Not that everybody should use Docker, but that is one case where Docker containers work very well. Each container image and each version ( tag ) of that image is isolated and the apt upgrades and updates are run during the container build phase so that when you need to run or upgrade the application all you have to do is pull the Docker image and it will have what you need in it.

I’m hoping that that will help the deployment speed a bit.


#7

Just picking up this thread (will respond to some of your other points when I get the time)… some “Juju driving Docker” experience has been written up:


#8

Another cool thing about that is that I usually will create a base layer that includes all the actions and 1 or more charm layers that will use that base layer that will override some actions to change how it works. That way I have less maintenance to do for charms like MariaDB + Galera MariaDB or Redis + Redis w/ Sentinel. It allows me to quickly create variants and reuse most of the code. It also keeps the code a lot cleaner since there are only the Galera or Sentinel-specific code for the charm layers. I also have a few “global” actions that I usually use everywhere, so I only have to change it once for it to apply to all my charms.


#9

Thanks, I’ve read through that and started experimenting with it a bit.


I talked to my partner and we decided that, for us, it will make the most sense to create a charm framework that is specific to helping your write Docker powered charms. Docker solves for some common problems that you might have when making a charming framework, such as the apt update and apt upgrade scenarios. You skip the need for most charms to install applications on the host because the software is already prepared inside of the Docker image. It also makes it easier to co-locate apps on a server without having to worry about the software for each application conflicting with each-other. We realized that pretty much every charm that we will make will most-likely be powered by Docker and that there will be a large overlap between the requirements of each of those charms.

What that will mean for the community is that while we will not be providing a fully general purpose charming framework, we will still be providing a charming framework that anybody can use to easily create Docker powered charms.

Everything is in flux right now, but we are thinking that we will start out with a more hook-based approach to writing the charm code and focus on letting you write the charm code in bash, or any other executable format, just like Juju does for its hooks. Bash will likely be second-nature to anybody who writes Docker containers so it will be a natural fit for our target audience.

I will probably be creating some documentation to outline our design plans as we work through research and development. I’ll post the documentation link here once it is up.


#10

I just finished the first draft of the design documentation for our “Lucky” charm framework.

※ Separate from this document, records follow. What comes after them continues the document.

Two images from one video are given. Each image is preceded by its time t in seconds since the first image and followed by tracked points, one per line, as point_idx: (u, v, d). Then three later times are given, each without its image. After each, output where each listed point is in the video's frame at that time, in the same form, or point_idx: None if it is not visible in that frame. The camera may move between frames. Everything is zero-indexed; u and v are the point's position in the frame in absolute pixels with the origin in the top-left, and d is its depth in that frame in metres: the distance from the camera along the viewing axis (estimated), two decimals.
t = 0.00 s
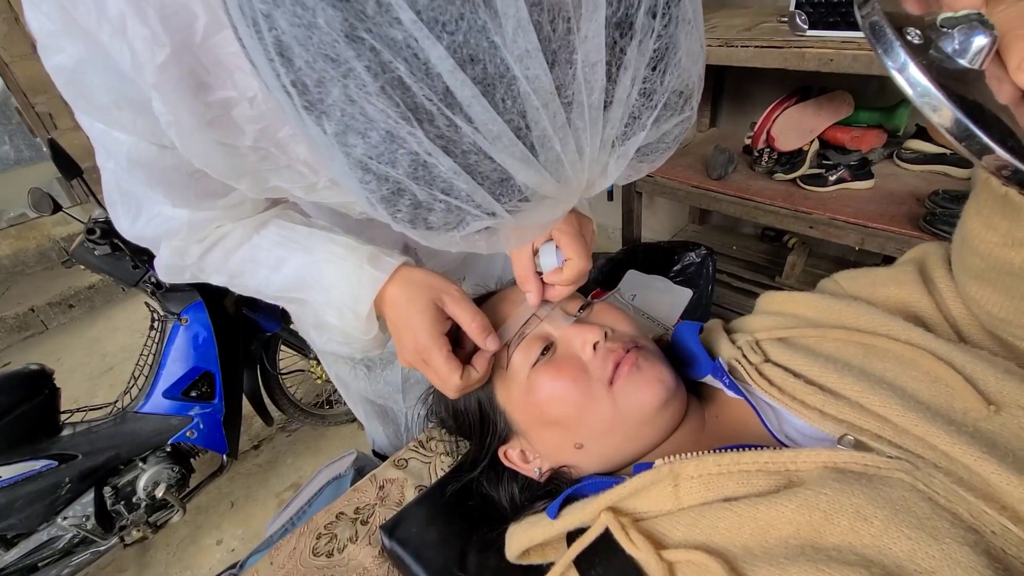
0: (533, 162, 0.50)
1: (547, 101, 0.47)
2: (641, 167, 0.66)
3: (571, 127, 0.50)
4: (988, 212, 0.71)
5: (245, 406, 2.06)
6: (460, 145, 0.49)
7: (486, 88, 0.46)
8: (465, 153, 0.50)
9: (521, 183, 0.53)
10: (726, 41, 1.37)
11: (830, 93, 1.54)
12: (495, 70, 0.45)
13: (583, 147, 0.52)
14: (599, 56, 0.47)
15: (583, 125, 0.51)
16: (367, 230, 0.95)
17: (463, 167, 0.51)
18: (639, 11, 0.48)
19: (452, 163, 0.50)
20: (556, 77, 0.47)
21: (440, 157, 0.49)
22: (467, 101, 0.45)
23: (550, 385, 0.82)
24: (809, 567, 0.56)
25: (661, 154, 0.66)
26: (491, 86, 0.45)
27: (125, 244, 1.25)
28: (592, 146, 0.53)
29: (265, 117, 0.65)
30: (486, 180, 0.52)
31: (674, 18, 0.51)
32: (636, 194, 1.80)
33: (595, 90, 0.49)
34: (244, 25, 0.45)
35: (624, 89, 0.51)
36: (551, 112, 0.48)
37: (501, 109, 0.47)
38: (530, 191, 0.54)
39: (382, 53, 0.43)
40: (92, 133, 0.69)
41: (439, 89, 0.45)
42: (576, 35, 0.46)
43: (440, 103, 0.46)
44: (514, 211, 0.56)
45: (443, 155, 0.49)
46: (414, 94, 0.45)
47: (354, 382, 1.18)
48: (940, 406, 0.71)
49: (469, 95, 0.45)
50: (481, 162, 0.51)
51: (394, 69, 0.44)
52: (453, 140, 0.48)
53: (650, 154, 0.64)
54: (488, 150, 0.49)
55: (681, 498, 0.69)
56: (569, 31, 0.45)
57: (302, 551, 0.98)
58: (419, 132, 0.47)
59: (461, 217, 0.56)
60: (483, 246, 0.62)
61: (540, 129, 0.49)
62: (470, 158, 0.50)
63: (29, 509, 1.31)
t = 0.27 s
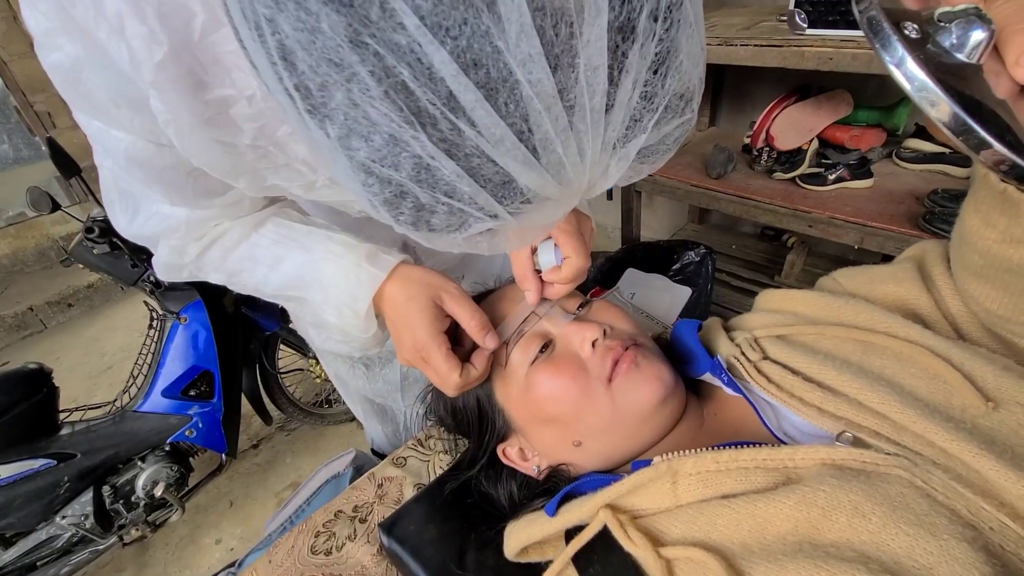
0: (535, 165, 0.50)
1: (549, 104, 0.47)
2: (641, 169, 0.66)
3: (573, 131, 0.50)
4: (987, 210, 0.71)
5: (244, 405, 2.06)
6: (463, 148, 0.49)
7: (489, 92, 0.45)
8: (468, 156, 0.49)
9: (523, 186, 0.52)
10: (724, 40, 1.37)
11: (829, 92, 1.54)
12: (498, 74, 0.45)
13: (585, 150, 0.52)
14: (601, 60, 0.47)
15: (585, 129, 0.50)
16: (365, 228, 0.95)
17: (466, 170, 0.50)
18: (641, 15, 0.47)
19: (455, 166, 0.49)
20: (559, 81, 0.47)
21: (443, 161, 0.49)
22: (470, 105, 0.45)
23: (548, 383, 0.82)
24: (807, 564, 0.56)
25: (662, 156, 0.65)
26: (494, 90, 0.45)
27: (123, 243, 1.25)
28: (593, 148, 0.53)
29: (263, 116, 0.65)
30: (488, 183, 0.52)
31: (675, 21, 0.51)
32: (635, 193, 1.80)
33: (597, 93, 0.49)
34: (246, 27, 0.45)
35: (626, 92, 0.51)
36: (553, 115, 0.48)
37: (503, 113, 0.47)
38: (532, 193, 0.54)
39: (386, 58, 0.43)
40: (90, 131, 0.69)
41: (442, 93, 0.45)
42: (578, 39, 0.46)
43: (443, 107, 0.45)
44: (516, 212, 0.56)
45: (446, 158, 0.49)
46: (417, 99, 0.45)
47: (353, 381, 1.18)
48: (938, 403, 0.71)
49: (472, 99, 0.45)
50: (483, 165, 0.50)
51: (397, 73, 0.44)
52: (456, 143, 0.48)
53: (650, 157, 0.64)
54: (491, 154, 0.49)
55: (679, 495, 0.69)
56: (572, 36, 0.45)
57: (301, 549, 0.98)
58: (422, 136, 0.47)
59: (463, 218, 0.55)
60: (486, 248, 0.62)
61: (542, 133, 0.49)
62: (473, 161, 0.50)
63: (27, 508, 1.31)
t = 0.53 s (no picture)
0: (539, 162, 0.50)
1: (553, 101, 0.47)
2: (643, 167, 0.66)
3: (577, 127, 0.50)
4: (990, 207, 0.70)
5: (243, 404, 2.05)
6: (466, 145, 0.48)
7: (492, 88, 0.45)
8: (471, 153, 0.49)
9: (526, 183, 0.52)
10: (725, 38, 1.37)
11: (830, 91, 1.54)
12: (501, 70, 0.44)
13: (588, 147, 0.52)
14: (605, 56, 0.47)
15: (588, 126, 0.50)
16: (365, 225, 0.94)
17: (469, 167, 0.50)
18: (645, 10, 0.47)
19: (458, 163, 0.49)
20: (563, 78, 0.46)
21: (447, 158, 0.49)
22: (473, 101, 0.45)
23: (548, 380, 0.82)
24: (808, 562, 0.56)
25: (665, 153, 0.65)
26: (498, 87, 0.45)
27: (123, 241, 1.25)
28: (597, 145, 0.52)
29: (263, 112, 0.64)
30: (492, 180, 0.51)
31: (680, 18, 0.50)
32: (635, 192, 1.80)
33: (600, 90, 0.48)
34: (247, 24, 0.44)
35: (629, 89, 0.50)
36: (557, 112, 0.47)
37: (507, 109, 0.46)
38: (536, 190, 0.53)
39: (389, 54, 0.43)
40: (89, 127, 0.69)
41: (445, 90, 0.44)
42: (583, 35, 0.45)
43: (447, 103, 0.45)
44: (520, 210, 0.55)
45: (449, 155, 0.48)
46: (420, 95, 0.45)
47: (352, 379, 1.18)
48: (940, 400, 0.71)
49: (476, 96, 0.45)
50: (487, 162, 0.50)
51: (400, 70, 0.43)
52: (459, 140, 0.48)
53: (653, 154, 0.64)
54: (495, 151, 0.48)
55: (680, 493, 0.68)
56: (576, 32, 0.45)
57: (300, 547, 0.97)
58: (425, 133, 0.47)
59: (466, 217, 0.55)
60: (488, 246, 0.62)
61: (546, 130, 0.48)
62: (476, 158, 0.49)
63: (26, 506, 1.31)
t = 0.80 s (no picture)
0: (546, 165, 0.50)
1: (561, 105, 0.47)
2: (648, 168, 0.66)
3: (584, 130, 0.50)
4: (992, 207, 0.70)
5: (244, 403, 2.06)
6: (475, 148, 0.48)
7: (501, 92, 0.45)
8: (480, 156, 0.49)
9: (533, 185, 0.52)
10: (727, 39, 1.37)
11: (831, 92, 1.54)
12: (510, 75, 0.44)
13: (594, 149, 0.52)
14: (613, 60, 0.46)
15: (595, 129, 0.50)
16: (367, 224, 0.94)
17: (477, 170, 0.50)
18: (652, 15, 0.47)
19: (467, 166, 0.49)
20: (570, 82, 0.46)
21: (455, 161, 0.49)
22: (482, 106, 0.45)
23: (550, 379, 0.82)
24: (810, 560, 0.56)
25: (670, 154, 0.65)
26: (506, 91, 0.45)
27: (124, 240, 1.25)
28: (603, 148, 0.52)
29: (267, 112, 0.65)
30: (499, 182, 0.52)
31: (687, 21, 0.50)
32: (636, 192, 1.80)
33: (608, 94, 0.49)
34: (258, 27, 0.45)
35: (636, 93, 0.51)
36: (564, 116, 0.48)
37: (515, 113, 0.47)
38: (543, 192, 0.53)
39: (399, 59, 0.43)
40: (93, 125, 0.69)
41: (454, 93, 0.45)
42: (590, 40, 0.45)
43: (456, 107, 0.45)
44: (526, 212, 0.56)
45: (458, 158, 0.49)
46: (430, 99, 0.45)
47: (353, 378, 1.18)
48: (942, 400, 0.71)
49: (485, 100, 0.45)
50: (495, 165, 0.50)
51: (410, 74, 0.44)
52: (468, 143, 0.48)
53: (657, 156, 0.64)
54: (503, 154, 0.48)
55: (682, 491, 0.69)
56: (584, 36, 0.45)
57: (302, 545, 0.98)
58: (434, 137, 0.47)
59: (475, 218, 0.55)
60: (494, 246, 0.62)
61: (554, 133, 0.48)
62: (484, 161, 0.49)
63: (27, 504, 1.31)
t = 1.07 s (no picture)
0: (550, 163, 0.50)
1: (566, 103, 0.47)
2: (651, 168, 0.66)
3: (588, 129, 0.50)
4: (999, 204, 0.70)
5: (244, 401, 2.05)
6: (480, 146, 0.48)
7: (506, 91, 0.45)
8: (484, 154, 0.49)
9: (538, 183, 0.52)
10: (729, 38, 1.37)
11: (833, 92, 1.54)
12: (516, 73, 0.44)
13: (599, 148, 0.52)
14: (618, 59, 0.46)
15: (600, 127, 0.50)
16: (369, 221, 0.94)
17: (482, 168, 0.50)
18: (658, 14, 0.47)
19: (471, 164, 0.49)
20: (576, 80, 0.46)
21: (460, 159, 0.48)
22: (488, 104, 0.45)
23: (552, 376, 0.82)
24: (814, 557, 0.56)
25: (674, 153, 0.64)
26: (512, 89, 0.45)
27: (125, 238, 1.25)
28: (607, 146, 0.52)
29: (270, 108, 0.64)
30: (504, 180, 0.51)
31: (692, 21, 0.50)
32: (637, 191, 1.80)
33: (613, 92, 0.48)
34: (263, 23, 0.44)
35: (641, 92, 0.50)
36: (569, 114, 0.47)
37: (520, 111, 0.46)
38: (547, 190, 0.53)
39: (406, 56, 0.43)
40: (95, 120, 0.69)
41: (460, 91, 0.44)
42: (596, 38, 0.45)
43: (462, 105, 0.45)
44: (530, 210, 0.55)
45: (463, 156, 0.48)
46: (435, 97, 0.45)
47: (353, 376, 1.18)
48: (946, 398, 0.71)
49: (490, 98, 0.45)
50: (499, 163, 0.50)
51: (416, 72, 0.44)
52: (473, 141, 0.48)
53: (660, 155, 0.63)
54: (508, 151, 0.48)
55: (684, 488, 0.68)
56: (590, 35, 0.45)
57: (302, 542, 0.97)
58: (440, 134, 0.47)
59: (478, 216, 0.54)
60: (497, 244, 0.62)
61: (558, 131, 0.48)
62: (489, 158, 0.49)
63: (26, 501, 1.31)
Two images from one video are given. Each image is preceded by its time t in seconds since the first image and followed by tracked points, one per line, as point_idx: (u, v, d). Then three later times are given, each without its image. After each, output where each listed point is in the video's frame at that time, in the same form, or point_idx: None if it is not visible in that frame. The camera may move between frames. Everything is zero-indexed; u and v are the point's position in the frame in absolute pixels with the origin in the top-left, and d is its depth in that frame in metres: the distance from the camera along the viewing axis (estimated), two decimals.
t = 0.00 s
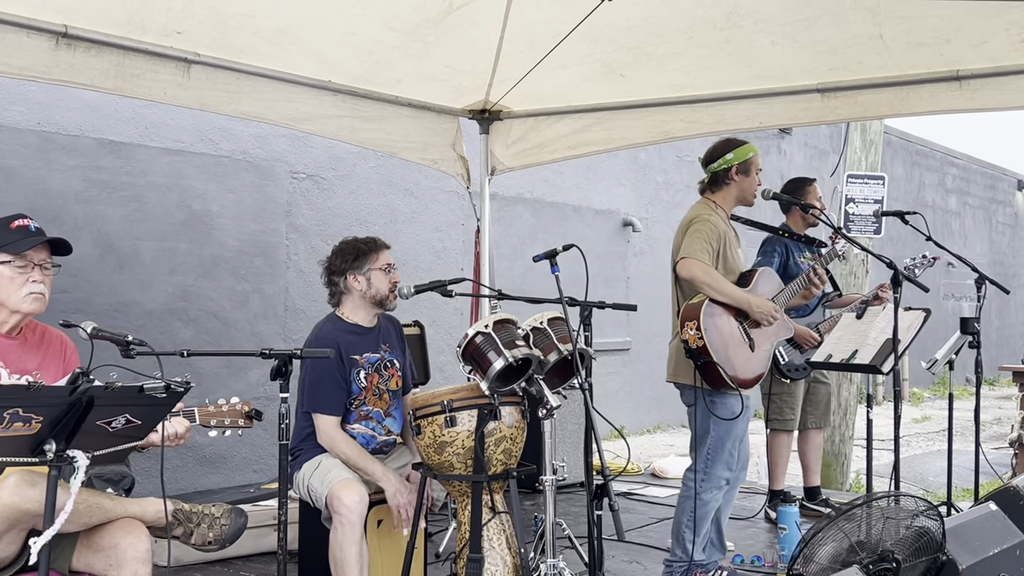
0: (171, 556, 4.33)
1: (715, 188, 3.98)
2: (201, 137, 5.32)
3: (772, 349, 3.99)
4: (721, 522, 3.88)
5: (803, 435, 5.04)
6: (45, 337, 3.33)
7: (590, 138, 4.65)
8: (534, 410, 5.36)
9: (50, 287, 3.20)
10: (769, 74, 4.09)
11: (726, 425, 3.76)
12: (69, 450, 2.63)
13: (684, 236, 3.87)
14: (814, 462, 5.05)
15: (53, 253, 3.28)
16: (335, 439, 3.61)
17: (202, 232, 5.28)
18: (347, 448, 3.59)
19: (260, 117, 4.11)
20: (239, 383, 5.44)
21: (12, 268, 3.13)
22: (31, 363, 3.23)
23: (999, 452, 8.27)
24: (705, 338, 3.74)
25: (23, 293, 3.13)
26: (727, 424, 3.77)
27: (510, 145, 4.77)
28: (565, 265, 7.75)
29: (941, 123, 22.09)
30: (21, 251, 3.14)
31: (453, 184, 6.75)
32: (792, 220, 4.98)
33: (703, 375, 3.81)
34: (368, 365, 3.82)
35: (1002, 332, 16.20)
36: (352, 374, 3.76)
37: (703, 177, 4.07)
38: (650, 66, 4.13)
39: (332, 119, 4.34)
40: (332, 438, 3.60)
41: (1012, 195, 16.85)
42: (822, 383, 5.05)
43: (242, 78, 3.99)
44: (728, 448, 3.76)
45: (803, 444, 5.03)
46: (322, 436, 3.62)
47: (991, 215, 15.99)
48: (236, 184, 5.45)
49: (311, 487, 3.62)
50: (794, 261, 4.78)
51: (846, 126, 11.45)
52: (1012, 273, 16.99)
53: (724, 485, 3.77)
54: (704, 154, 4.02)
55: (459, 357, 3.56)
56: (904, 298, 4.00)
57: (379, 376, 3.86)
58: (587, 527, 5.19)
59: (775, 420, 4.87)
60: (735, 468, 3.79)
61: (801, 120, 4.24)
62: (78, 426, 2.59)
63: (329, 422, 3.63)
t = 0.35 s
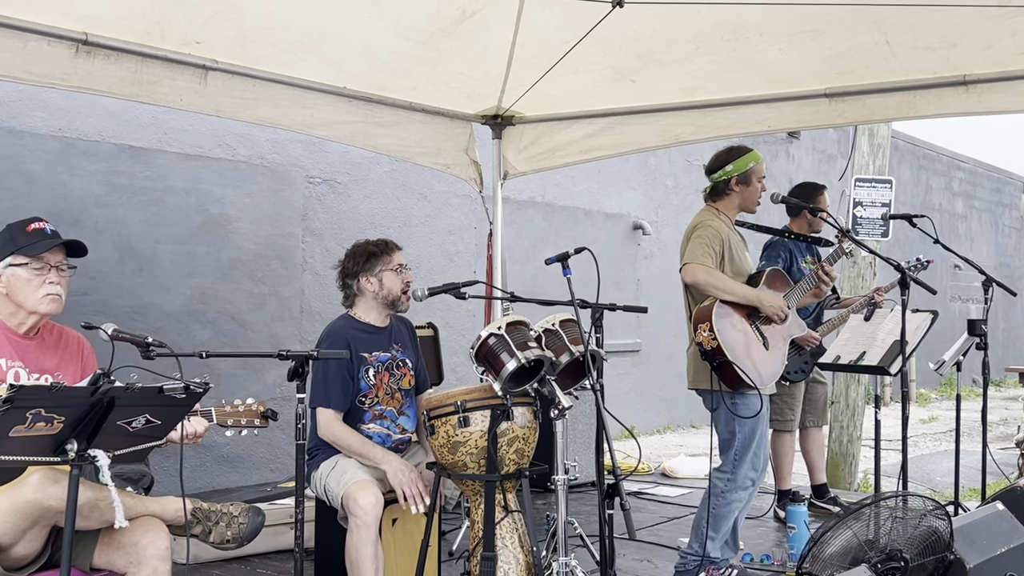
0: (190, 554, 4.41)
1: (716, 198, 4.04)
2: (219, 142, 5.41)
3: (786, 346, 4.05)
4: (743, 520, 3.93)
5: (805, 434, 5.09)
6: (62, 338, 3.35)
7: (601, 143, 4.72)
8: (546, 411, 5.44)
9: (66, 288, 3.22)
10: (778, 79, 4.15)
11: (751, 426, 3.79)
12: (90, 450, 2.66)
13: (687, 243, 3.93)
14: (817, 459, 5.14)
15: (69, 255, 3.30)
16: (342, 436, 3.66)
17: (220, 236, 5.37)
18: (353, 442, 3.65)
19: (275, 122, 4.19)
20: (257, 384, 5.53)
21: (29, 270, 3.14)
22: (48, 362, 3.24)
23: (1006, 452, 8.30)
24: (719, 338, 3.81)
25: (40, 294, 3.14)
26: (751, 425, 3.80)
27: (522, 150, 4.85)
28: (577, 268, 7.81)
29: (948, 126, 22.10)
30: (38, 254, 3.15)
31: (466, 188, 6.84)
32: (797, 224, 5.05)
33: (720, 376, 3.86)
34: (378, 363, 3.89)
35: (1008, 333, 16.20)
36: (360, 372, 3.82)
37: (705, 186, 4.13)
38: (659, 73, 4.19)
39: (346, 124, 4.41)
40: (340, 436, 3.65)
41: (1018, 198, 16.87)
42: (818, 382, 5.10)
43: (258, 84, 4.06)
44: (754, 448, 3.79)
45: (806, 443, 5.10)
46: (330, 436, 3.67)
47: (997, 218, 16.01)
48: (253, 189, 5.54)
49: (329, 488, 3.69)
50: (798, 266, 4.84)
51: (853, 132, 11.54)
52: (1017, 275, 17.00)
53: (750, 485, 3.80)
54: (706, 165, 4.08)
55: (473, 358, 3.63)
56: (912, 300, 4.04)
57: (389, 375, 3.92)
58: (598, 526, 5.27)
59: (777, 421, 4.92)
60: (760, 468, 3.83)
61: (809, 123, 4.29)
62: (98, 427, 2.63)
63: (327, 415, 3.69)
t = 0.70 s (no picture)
0: (207, 550, 4.51)
1: (723, 199, 4.11)
2: (235, 147, 5.51)
3: (775, 351, 4.11)
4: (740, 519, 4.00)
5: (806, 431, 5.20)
6: (78, 338, 3.41)
7: (609, 146, 4.80)
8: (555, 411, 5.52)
9: (83, 289, 3.28)
10: (785, 84, 4.21)
11: (742, 427, 3.85)
12: (109, 447, 2.72)
13: (691, 241, 4.00)
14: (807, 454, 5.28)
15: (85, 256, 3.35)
16: (342, 432, 3.77)
17: (236, 238, 5.47)
18: (353, 438, 3.78)
19: (289, 126, 4.27)
20: (272, 383, 5.63)
21: (45, 272, 3.20)
22: (64, 363, 3.32)
23: (1010, 451, 8.34)
24: (710, 342, 3.86)
25: (56, 295, 3.20)
26: (742, 426, 3.86)
27: (532, 154, 4.93)
28: (587, 270, 7.89)
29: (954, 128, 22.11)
30: (54, 255, 3.21)
31: (477, 191, 6.94)
32: (797, 227, 5.11)
33: (709, 378, 3.92)
34: (386, 364, 3.97)
35: (1011, 334, 16.21)
36: (368, 371, 3.91)
37: (713, 186, 4.20)
38: (667, 78, 4.26)
39: (359, 128, 4.49)
40: (340, 431, 3.76)
41: None
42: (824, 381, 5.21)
43: (273, 90, 4.14)
44: (747, 449, 3.86)
45: (806, 439, 5.21)
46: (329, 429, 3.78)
47: (1001, 220, 16.02)
48: (268, 192, 5.64)
49: (341, 482, 3.76)
50: (807, 266, 4.92)
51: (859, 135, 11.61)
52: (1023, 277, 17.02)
53: (745, 485, 3.87)
54: (717, 165, 4.13)
55: (484, 358, 3.70)
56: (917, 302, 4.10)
57: (398, 375, 4.00)
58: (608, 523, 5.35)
59: (792, 421, 4.97)
60: (754, 468, 3.90)
61: (815, 128, 4.36)
62: (117, 426, 2.69)
63: (331, 410, 3.79)
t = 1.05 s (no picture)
0: (221, 547, 4.60)
1: (713, 200, 4.18)
2: (248, 150, 5.60)
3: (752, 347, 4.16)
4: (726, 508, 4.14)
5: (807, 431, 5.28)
6: (90, 339, 3.44)
7: (616, 150, 4.87)
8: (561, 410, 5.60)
9: (94, 288, 3.33)
10: (789, 88, 4.28)
11: (719, 418, 3.99)
12: (126, 445, 2.79)
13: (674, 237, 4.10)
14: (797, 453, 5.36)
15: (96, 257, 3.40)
16: (374, 437, 3.82)
17: (250, 240, 5.57)
18: (386, 443, 3.81)
19: (302, 130, 4.34)
20: (285, 383, 5.72)
21: (58, 272, 3.24)
22: (78, 362, 3.35)
23: (1012, 450, 8.41)
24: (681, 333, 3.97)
25: (69, 295, 3.25)
26: (718, 417, 3.99)
27: (540, 157, 5.01)
28: (593, 271, 7.97)
29: (957, 129, 22.14)
30: (66, 256, 3.26)
31: (486, 194, 7.03)
32: (799, 228, 5.17)
33: (682, 369, 4.03)
34: (400, 369, 4.05)
35: (1013, 334, 16.25)
36: (386, 374, 3.99)
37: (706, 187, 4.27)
38: (673, 82, 4.34)
39: (370, 132, 4.57)
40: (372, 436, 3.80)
41: None
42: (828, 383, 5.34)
43: (286, 94, 4.22)
44: (725, 440, 3.99)
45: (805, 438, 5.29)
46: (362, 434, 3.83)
47: (1002, 222, 16.05)
48: (281, 195, 5.74)
49: (354, 483, 3.85)
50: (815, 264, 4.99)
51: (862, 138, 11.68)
52: None
53: (728, 475, 4.00)
54: (711, 166, 4.19)
55: (493, 358, 3.77)
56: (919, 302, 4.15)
57: (410, 381, 4.08)
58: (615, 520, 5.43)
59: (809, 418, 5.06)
60: (733, 457, 4.03)
61: (819, 131, 4.42)
62: (133, 425, 2.78)
63: (363, 416, 3.84)
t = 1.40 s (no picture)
0: (232, 543, 4.67)
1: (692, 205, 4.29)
2: (258, 152, 5.68)
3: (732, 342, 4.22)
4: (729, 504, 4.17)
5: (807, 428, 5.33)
6: (97, 336, 3.51)
7: (620, 151, 4.92)
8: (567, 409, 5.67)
9: (97, 285, 3.40)
10: (792, 91, 4.32)
11: (710, 413, 4.07)
12: (138, 442, 2.86)
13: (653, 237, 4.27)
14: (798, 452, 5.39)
15: (99, 253, 3.46)
16: (381, 429, 3.93)
17: (260, 240, 5.65)
18: (392, 435, 3.92)
19: (311, 132, 4.41)
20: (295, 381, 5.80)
21: (61, 271, 3.32)
22: (87, 359, 3.41)
23: (1013, 448, 8.45)
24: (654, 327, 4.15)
25: (73, 292, 3.32)
26: (709, 413, 4.07)
27: (546, 159, 5.07)
28: (599, 271, 8.02)
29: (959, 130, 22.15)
30: (68, 254, 3.33)
31: (493, 195, 7.09)
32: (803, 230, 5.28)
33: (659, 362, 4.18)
34: (413, 365, 4.11)
35: (1014, 334, 16.29)
36: (398, 370, 4.05)
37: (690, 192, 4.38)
38: (676, 86, 4.39)
39: (377, 134, 4.64)
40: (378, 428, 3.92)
41: None
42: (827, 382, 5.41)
43: (296, 97, 4.29)
44: (718, 435, 4.05)
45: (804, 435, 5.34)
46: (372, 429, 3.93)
47: (1003, 223, 16.08)
48: (291, 196, 5.81)
49: (364, 473, 3.91)
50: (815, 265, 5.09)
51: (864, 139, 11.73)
52: None
53: (726, 470, 4.04)
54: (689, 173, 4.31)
55: (500, 356, 3.83)
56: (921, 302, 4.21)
57: (422, 378, 4.14)
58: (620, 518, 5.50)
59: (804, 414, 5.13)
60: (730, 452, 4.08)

The repository is on GitHub:

https://github.com/katharostech/lucky

The documentation is here:

https://katharostech.github.io/lucky


#11

Love the name. Well done getting a first iteration released so quickly!


#12

Something worth noting here is that I just found in the docs:

I didn’t realize that, and I had been running both my app charm and PostgreSQL charm on the same host in most of my tests. That still doesn’t defeat the motivation behind making the Lucky charm framework, but it is a good point to realize that can effect the speed at which your charms get updated.


#13

s/system/unit/ - I think the wording is incorrect in the docs.


#14

Have updated the docs.


#15

Ah, OK, that makes more sense to me. Cool.


#16

There are places where unit agents will acquire a machine lock. For example, only one charm can execute apt commands at a time.